Un ordre juridique comporte donc deux types de règles : les devoir-être à destination des individus, règles primaires ; les règles procédurales ou de compétence, règles secondaires à destination des organes officiels de l’ordre juridique qui doivent les appliquer afin de produire de nouvelles normes. Tandis que la validité formelle repose sur ces règles secondaires ou procédurales, la validité matérielle, qui constitue l’autre pan de la validité juridique, dépend davantage de l’adéquation avec les règles primaires ou de comportement de l’ordre juridique.

382 Là encore par l’organe compétent et selon les formes requises puisque l’abrogation se définit en tant que suppression de la validité d’une norme par une autre norme valide et habilitée dans l’ordre juridique à procéder à cette dévalidation.

b) La validité matérielle

5. Une norme est valide matériellement si elle ne contredit pas les principes et valeurs antérieurs et supérieurs contenus dans son ordre juridique

Pour qu’une norme soit pleinement valide juridiquement, il ne suffit pas qu’elle soit valide sous l’angle formel ; il faut encore qu’elle le soit dans son aspect matériel, c’est-à-dire concernant son objet, ses fins, sa portée, les effets qu’elle doit produire. Un ordre juridique s’analyse tel un ensemble d’exigences et de contraintes matérielles en plus d’être un ensemble formellement ordonné et rigoureux. Il convient donc de vérifier, outre si les conditions procédurales sont respectées, si la norme étudiée n’entre pas en conflit avec des normes supérieures de l’ordre juridique. Elle ne doit pas contrevenir aux valeurs, principes ou, plus simplement, prescriptions que ces normes supérieures consacrent. Le contenu de la norme analysée doit se laisser subsumer comme le particulier sous le général à l’intérieur de l’ordre juridique.

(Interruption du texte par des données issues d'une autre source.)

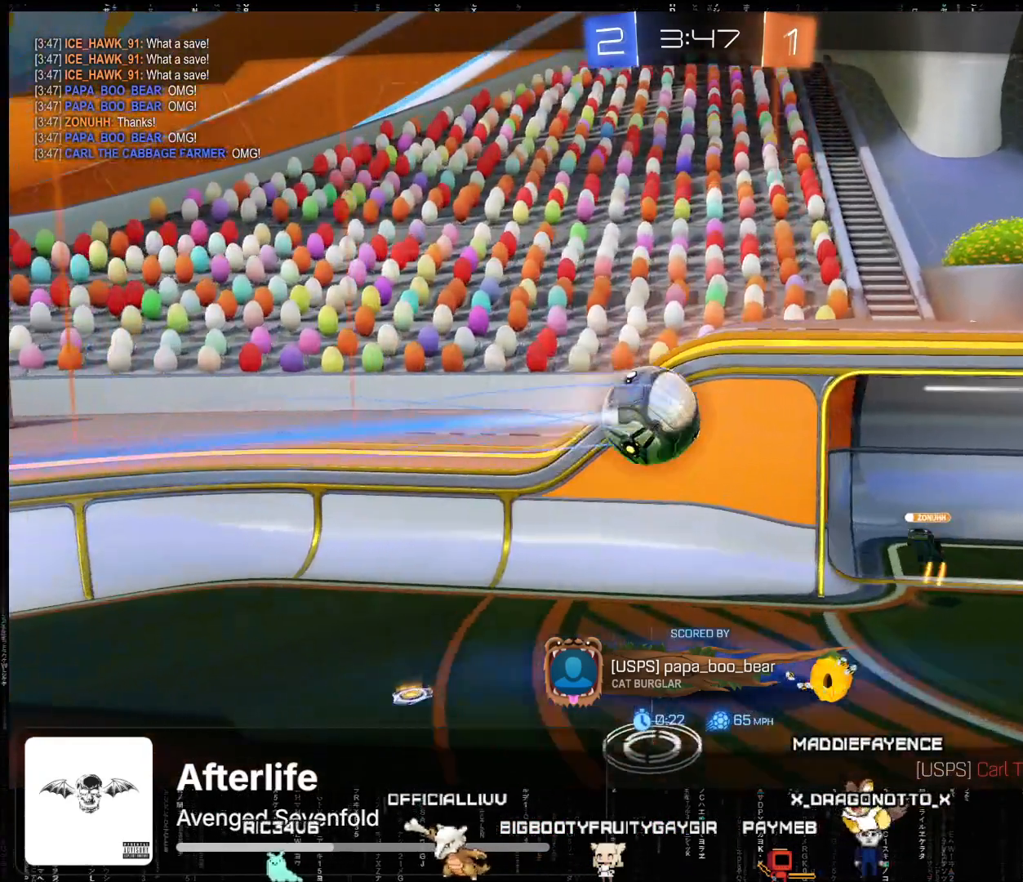
{"buttons": [], "left_stick": "center", "events": [[50, "left_stick", "center"]]}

Étant en cause les valeurs défendues au sein de l’ordre juridique, le sous-critère de la validité matérielle ne doit pas être confondu avec le critère de la valeur juridique — ce dernier en appelant aux valeurs imprégnant le for intérieur du chercheur. Ici, l’analyse doit être neutre axiologiquement, donc objective et empirique, loin de tout jugement personnel et moral. Seuls des éléments internes à l’ordre juridique doivent servir l’évaluation.

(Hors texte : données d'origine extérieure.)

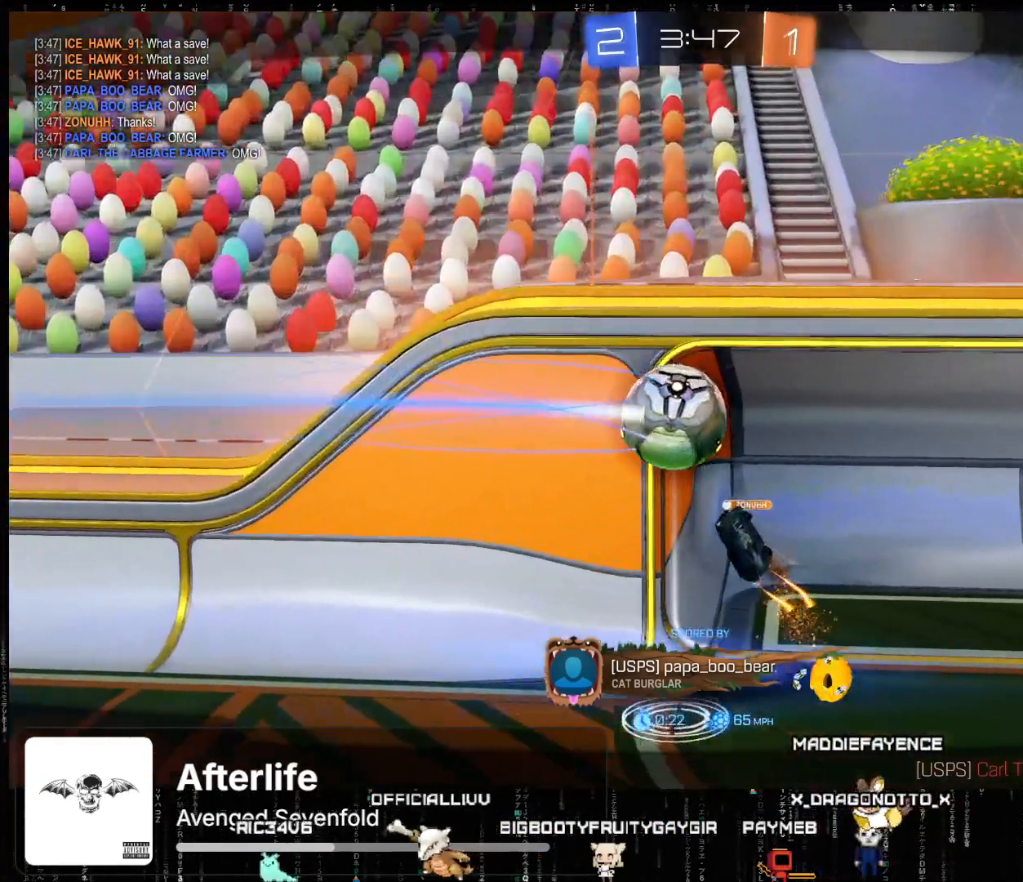
{"buttons": [], "left_stick": "center", "events": []}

Comme pour la validité formelle, il convient seulement, afin de juger de la validité ou non-validité matérielle d’une norme dans un ordre juridique, de procéder à une recherche ascendante des fondements de sa validité et à des tests de dérivation, donc à des investigations à l’intérieur de l’ordre juridique concerné . 383

Par ailleurs, une norme non valide formellement dans un ordre juridique ne peut logiquement voir sa validité matérielle mesurée par rapport à cet ordre. Cette validité matérielle doit être mesurée en relation avec l’ordre normatif d’appartenance de la norme, à savoir celui auquel elle se rattache formellement. Une règle invalide formellement dans un ordre juridique ne peut jamais être matériellement valide dans ce même ordre . 384

383 Le sous-critère de la validité matérielle peut être rempli partiellement dès lors que l’ordre juridique concerné comporterait des normes substantiellement contradictoires et que, en conséquence, la règle étudiée serait matériellement conforme à certaines de ses supérieures mais non à d’autres.

384 Concrètement, une norme portée par un code de conduite privé invalide formellement dans un ordre étatique est nécessairement invalide matériellement dans cet ordre étatique puisqu’elle ne lui appartient pas. Sa validité matérielle doit être mesurée relativement aux autres normes de l’ordre normatif privé dont elle découle — ordre privé qui n’est potentiellement que peu développé, insuffisance se répercutant sur la validité juridique de la norme.

Après la valeur juridique et la validité juridique, le troisième critère de juridicité est celui des qualités nomo-juridiques. Il se décompose en quatre sous-critères qui ont en commun de porter sur le contenu des normes individuellement étudiées et de tendre à assimiler la juridicité à la normativité. Il n’est alors plus question d’ordre juridique ni d’environnement normatif. Seule importe la texture de la norme étudiée.